━━ Listed entries ━━

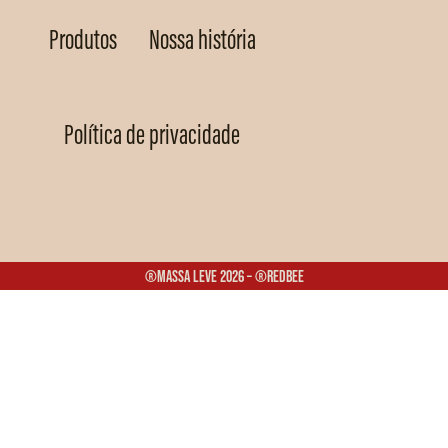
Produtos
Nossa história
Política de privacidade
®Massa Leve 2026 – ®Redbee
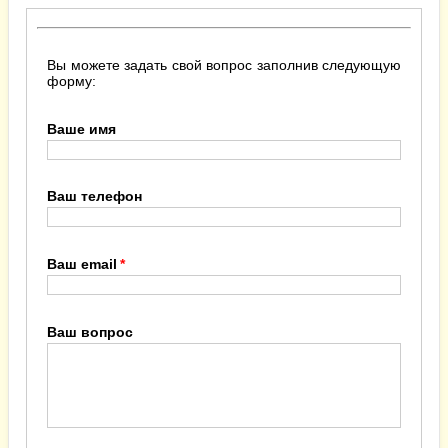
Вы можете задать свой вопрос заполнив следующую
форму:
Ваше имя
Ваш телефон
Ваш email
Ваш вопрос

━━━
━━ Listed entries ━━

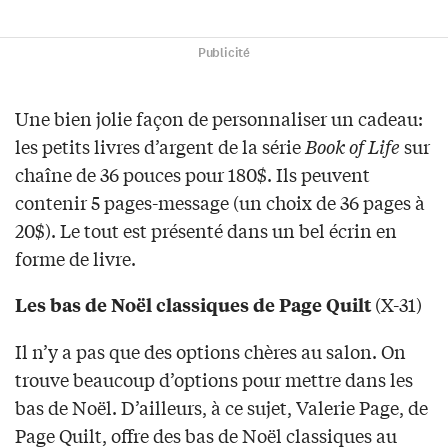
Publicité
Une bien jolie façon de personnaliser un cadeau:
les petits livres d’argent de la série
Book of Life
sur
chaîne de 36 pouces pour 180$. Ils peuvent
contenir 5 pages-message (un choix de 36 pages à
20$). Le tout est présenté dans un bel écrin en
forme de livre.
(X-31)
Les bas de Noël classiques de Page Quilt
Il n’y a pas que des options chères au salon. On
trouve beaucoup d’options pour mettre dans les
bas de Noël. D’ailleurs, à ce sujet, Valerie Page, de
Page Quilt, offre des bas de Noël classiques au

━━━

● Task prompt:
Go through the records and work out how many lines contain the string "options". The answer should be that number alone.

● Solved exercise:
2